# einfache grafische Oberfläche wie in MS C#?



## ernst (21. Mrz 2009)

Hallo allerseits,

1)
Mit Microsoft Visual C# kann man relativ schnell, ohne viel zu verstehen, Animationen "zusammenklicken" (z.B. Autos, die sich von links nach rechts bewegen).
Ich habe das gleiche in Java gemacht und musste dazu vorher sehr viel zu verstehen lernen:
EDT, invokeLater, Threads, JFRame, JButton, usw.

2)
Jetzt bin ich auf der Suche in Java eine Klasse (oder wie man das nennt) zu suchen, mit der man relativ schnell auch so etwas machen kann, ohne die tieferen Zusammenhänge verstehen zu müssen (die sollen gerade vom Programmierer versteckt werden).

3) Gibt es so etwas in Java?


mfg
Ernst


----------



## Wildcard (21. Mrz 2009)

JavaFX


----------



## ernst (22. Mrz 2009)

Wildcard hat gesagt.:


> JavaFX



Danke für den Tipp. Habe im Internet etwas gestöbert.
Zitat JavaFX von Ralph Steyer
"Java ist eine streng objektorientierte Programmiersprache, die teils interpretiert und kompiliert ist.
JavaFX Script hingegen ist eine sequenziell abgearbeitete Scriptsprache, die zudem nicht streng objektorientiert arbeitet."

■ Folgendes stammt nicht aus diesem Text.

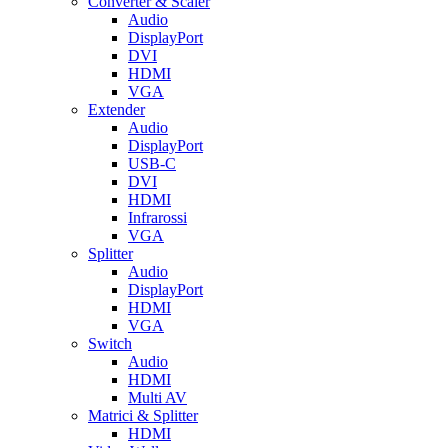
Converter & Scaler
Audio
DisplayPort
DVI
HDMI
VGA
Extender
Audio
DisplayPort
USB-C
DVI
HDMI
Infrarossi
VGA
Splitter
Audio
DisplayPort
HDMI
VGA
Switch
Audio
HDMI
Multi AV
Matrici & Splitter
HDMI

Ich suche eine einfache grafische Oberfläche _innerhalb_ von Java, also bei mir ist das die Entwicklungsumgebung Netbeans, in der ich eine Java-Programm schreibe. Dazu will ich eine schon existierende Klasse benutzen, die mir z.B. das Programmieren einer Animation erleichtert und (wie in MS C#) die komplizierten Dinge wie EDT, usw. versteckt.

mfg
Ernst


----------



## Wildcard (22. Mrz 2009)

ernst hat gesagt.:


> Ich suche eine einfache grafische Oberfläche _innerhalb_ von Java, also bei mir ist das die Entwicklungsumgebung Netbeans, in der ich eine Java-Programm schreibe.


JavaFX *ist* Java.
NetBeans 6.5 IDE - JavaFX Development
Es gibt auch noch Visual Library und anderes Zeug, aber für flash ähnliche Animationen ist JavaFX da.


----------



## ernst (22. Mrz 2009)

Wildcard hat gesagt.:


> JavaFX *ist* Java.
> NetBeans 6.5 IDE - JavaFX Development
> Es gibt auch noch Visual Library und anderes Zeug, aber für flash ähnliche Animationen ist JavaFX da.


1)
Ok, ich schau mir das mal an.
Ich will ein kleines Demo-Programm machen, das Autos von links nach rechts auf dem Bildschirm fahren lässt.
Mit einem Schieberegler kann man die Geschwindigkeit ändern.
Mit einem Button kann man neue Autos auf den Bildschirm bringen, mit einem anderen Button das aktuelle (markierte) Auto um eins weiter schieben.
Kann man das mit JavaFX machen?

2)Aber widerspricht das Zitat von Ralph Steyer nicht deiner Aussage?
Zitat JavaFX von Ralph Steyer
"Java ist eine streng objektorientierte Programmiersprache, die teils interpretiert und kompiliert ist.
JavaFX Script hingegen ist eine sequenziell abgearbeitete Scriptsprache, die zudem nicht streng objektorientiert arbeitet."

mfg
Ernst


----------



## Wildcard (22. Mrz 2009)

JavaFX ist eine Scriptsprach die später genau wie jedes andere Java Programm auf der VM ausgeführt wird.


----------



## ernst (22. Mrz 2009)

Wildcard hat gesagt.:


> JavaFX *ist* Java.
> NetBeans 6.5 IDE - JavaFX Development
> Es gibt auch noch Visual Library und anderes Zeug, aber für flash ähnliche Animationen ist JavaFX da.



Ich war auf dem Link.
Habe folgendes gemacht in meinem Netbenas 6.5:
tools --> plugins --> updates
Leider habe ich JavaFX nirgends gefunden.
Warum?

mfg
Ernst


----------